Barry Fennelly, the golf manager at Maynooth University, organised it for us and it was my third year there on a really tough golf course. I had to go back to a couple of exams unfortunately but then Maynooth brought us to Quinta de Lago on the Algarve for a week’s practice in warm weather, which suited us because after a couple of days back at university we went down to South Africa and it was really helpful to have got some winter preparation in good conditions beforehand.
It paid dividends as well, because I had two strong weeks down there, with runner-up finishes at both the South African Amateur and the Cape Province Open and I think the reason I did so well was that due to that week in Portugal.
It could easily have been two wins but things didn’t go my way but I’ll take it on the chin and move on. It’s nice to be in contention, up there competing. I really enjoy that element of it. In the Cape Province Open, Garrick Higgo, a South African lad, got a really good chip-in at the fourth extra hole and fair play to him for that but maybe the next time it will go my way.

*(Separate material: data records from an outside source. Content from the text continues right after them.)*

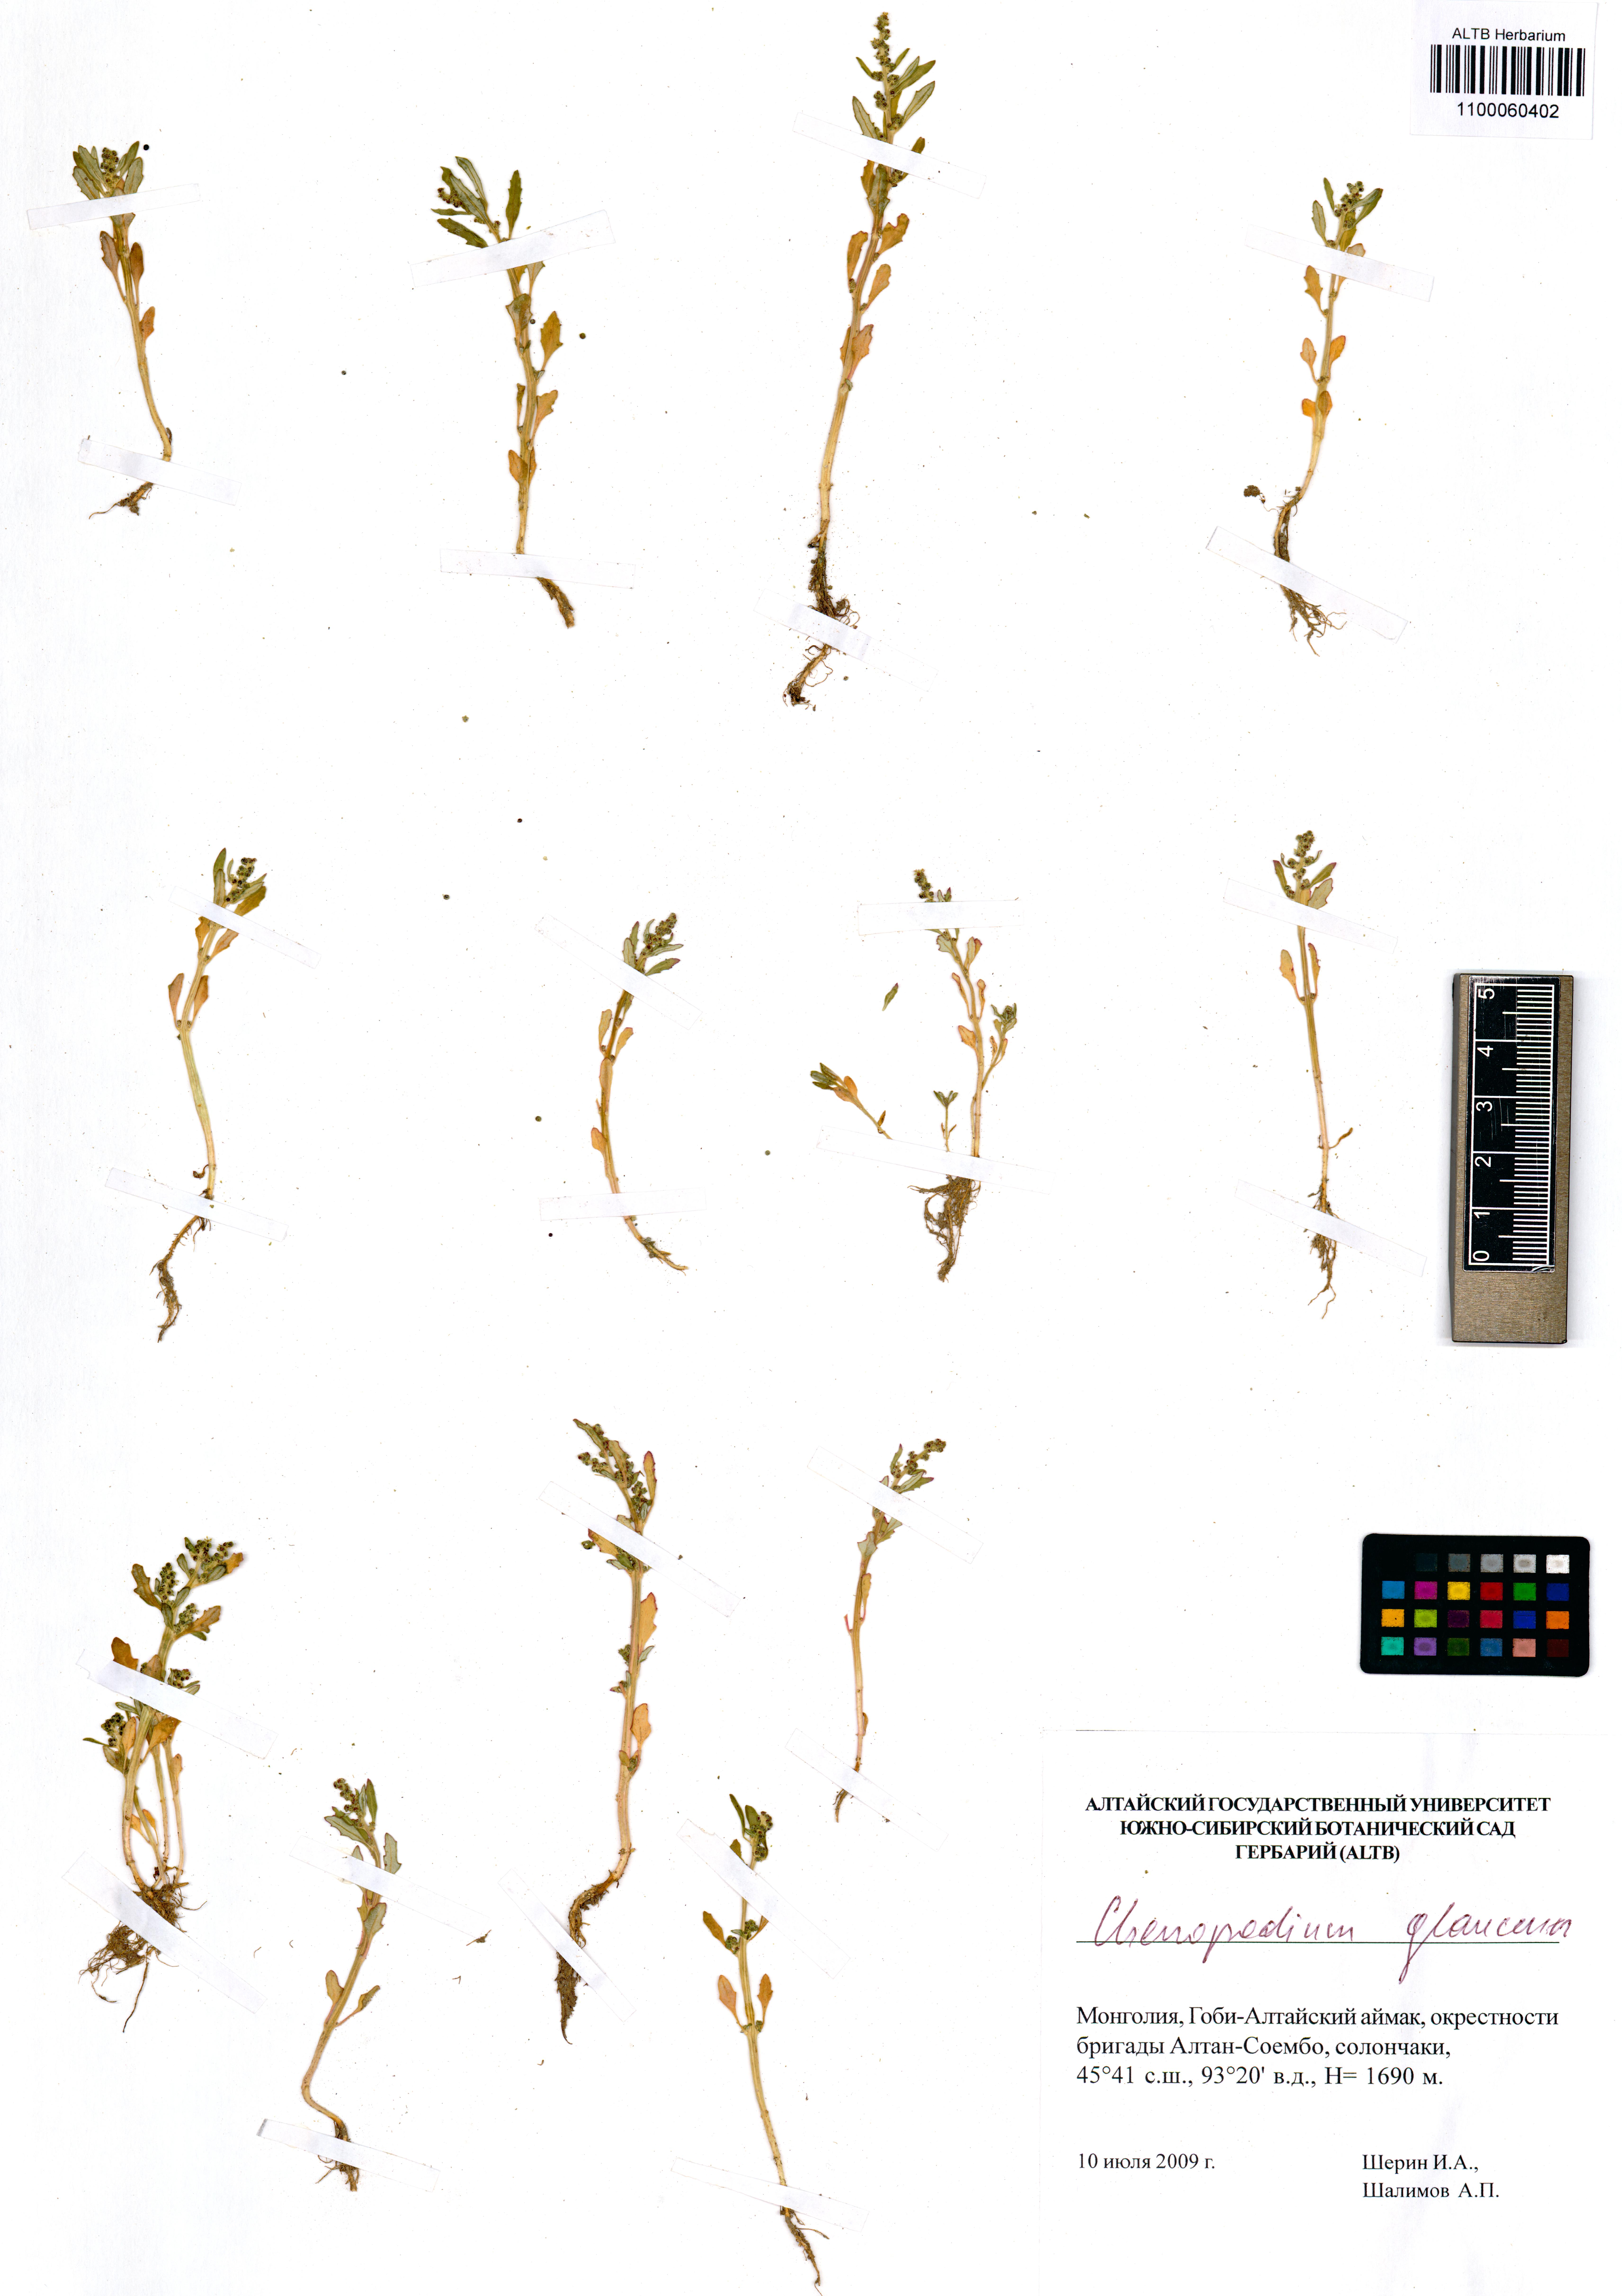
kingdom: Plantae
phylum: Tracheophyta
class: Magnoliopsida
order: Caryophyllales
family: Amaranthaceae
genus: Oxybasis
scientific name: Oxybasis glauca
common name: Glaucous goosefoot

It’s a good job I enjoy the travelling because golf at this level requires a lot of it. I could sleep anywhere, on the floor, or in the car, so I’m very comfortable with all the elements of travelling and it’s great getting to see all the different places. South Africa was so cool. The scenery is unbelievable and the food was spectacular. I’m really enjoying what I’m doing.
There’s a lot more travelling ahead of me this year with the Lytham Trophy, St Andrews Links, the Brabazon, British Amateur, European Individual, the European Men’s, Home Internationals, and the West of Ireland as well.
It’s an incredibly busy 2017 schedule. There’s also the R&A Bursar’s tournament and if you win that, you get on the Palmer Cup team, so that’s another big one to look forward to. It’s on at Atlanta Athletic Club this year so that would be a great team to be on. And at the end of the year is what everyone strives for — the Walker Cup. That would be really nice to be involved in but over the years I’ve seen a lot of players’ performances disimprove because of the pressure of wanting to get on that team, so I’m going to try and not think about that too much. I like to go with the flow, do my own thing, go through my normal routines before each round and go and play. That’s all I can worry about, reflect on my round and try and improve for the next one. That’s it really, if you think about it too much, you’re in trouble.
There wasn’t too much to think about at Carton House the other day when a few of the guys were invited to do a photo shoot for Under Armour. The GUI have done a great deal with them to supply the Ireland teams with our gear and uniforms. The shoot was good fun, with myself, Alex Gleeson, Kevin LeBlanc, and our national coach Neil Manchip. Gleeson is the biggest poser without a doubt but I don’t think he’d agree with that! There’s no catwalk models amongst us, that’s for sure.
It’s back to competitive golf this week. I’m moving on to the Spanish International Amateur Championship, which starts tomorrow at El Saler near Valencia.
It’s going to be a really nice tournament with a really strong field and it should be a good one. We’re such a closely bunched group of players now, everyone is playing well and it’s usually just down to one or two putts here or there that make the difference.
It was nice to get close in those two weeks in South Africa and maybe things will go my way here in Spain.